Sampler that restricts data loading to a subset of the dataset for distributed, with repeated augmentation. It ensures that different each augmented version of a sample will be visible to a different process.

This sampler was adapted from https://github.com/facebookresearch/deit/blob/0c4b8f60/samplers.py

PARAMETER	DESCRIPTION
`dataset_size`	dataset size.
`num_shards`	num devices. DEFAULT: `None`
`rank_id`	device id. DEFAULT: `None`
`shuffle(bool)`	True for using shuffle, False for not using.
`num_repeats(int)`	num of repeated instances in repeated augmentation, Default:3.
`selected_round(int)`	round the total num of samples by this factor, Defailt:256.

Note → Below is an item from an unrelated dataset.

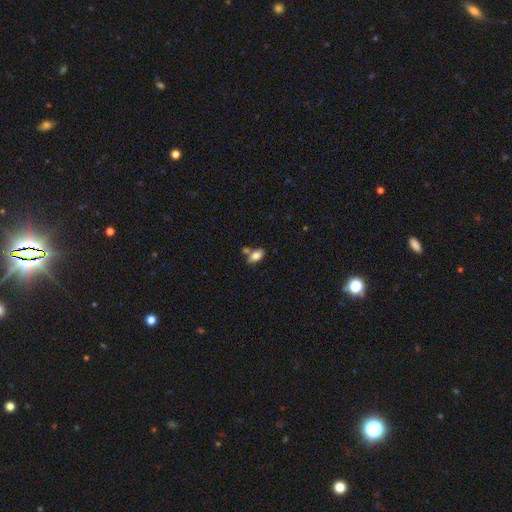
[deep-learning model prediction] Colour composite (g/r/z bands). It shows a smooth galaxy with no disk features (81%) that is in between round and cigar-shaped (91%). Merging: none (64%).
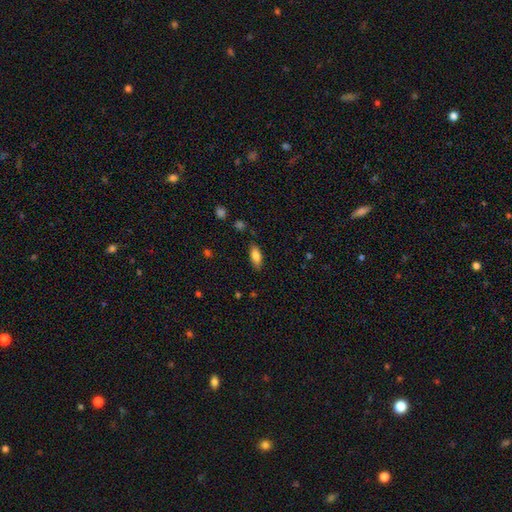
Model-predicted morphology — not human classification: smooth 80%, featured or disk 12%, star or artifact 7%. Down the decision tree: how rounded — in between (81%); merging — none (83%).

Source code in mindcv/data/distributed_sampler.py

class RepeatAugSampler:
    """Sampler that restricts data loading to a subset of the dataset for distributed,
    with repeated augmentation.
    It ensures that different each augmented version of a sample will be visible to a
    different process.

    This sampler was adapted from https://github.com/facebookresearch/deit/blob/0c4b8f60/samplers.py

    Args:
        dataset_size: dataset size.
        num_shards: num devices.
        rank_id: device id.
        shuffle(bool): True for using shuffle, False for not using.
        num_repeats(int): num of repeated instances in repeated augmentation, Default:3.
        selected_round(int): round the total num of samples by this factor, Defailt:256.
    """

    def __init__(
        self,
        dataset_size,
        num_shards=None,
        rank_id=None,
        shuffle=True,
        num_repeats=3,
        selected_round=256,
    ):
        if num_shards is None:
            _logger.warning("num_shards is set to 1 in RepeatAugSampler since it is not passed in")
            num_shards = 1
        if rank_id is None:
            rank_id = 0

        # assert isinstance(num_repeats, int), f'num_repeats should be Type integer, but got {type(num_repeats)}'

        self.dataset_size = dataset_size
        self.num_shards = num_shards
        self.rank_id = rank_id
        self.shuffle = shuffle
        self.num_repeats = int(num_repeats)
        self.epoch = 0
        self.num_samples = int(math.ceil(self.dataset_size * num_repeats / self.num_shards))
        self.total_size = self.num_samples * self.num_shards
        # Determine the number of samples to select per epoch for each rank.
        if selected_round:
            self.num_selected_samples = int(
                math.floor(self.dataset_size // selected_round * selected_round / num_shards)
            )
        else:
            self.num_selected_samples = int(math.ceil(self.dataset_size / num_shards))

    def __iter__(self):
        # deterministically shuffle based on epoch
        # print('__iter__  generating new shuffled indices: ', self.epoch)
        if self.shuffle:
            indices = np.random.RandomState(seed=self.epoch).permutation(self.dataset_size)
            indices = indices.tolist()
            self.epoch += 1
            # print(indices[:30])
        else:
            indices = list(range(self.dataset_size))
        # produce repeats e.g. [0, 0, 0, 1, 1, 1, 2, 2, 2....]
        indices = [ele for ele in indices for i in range(self.num_repeats)]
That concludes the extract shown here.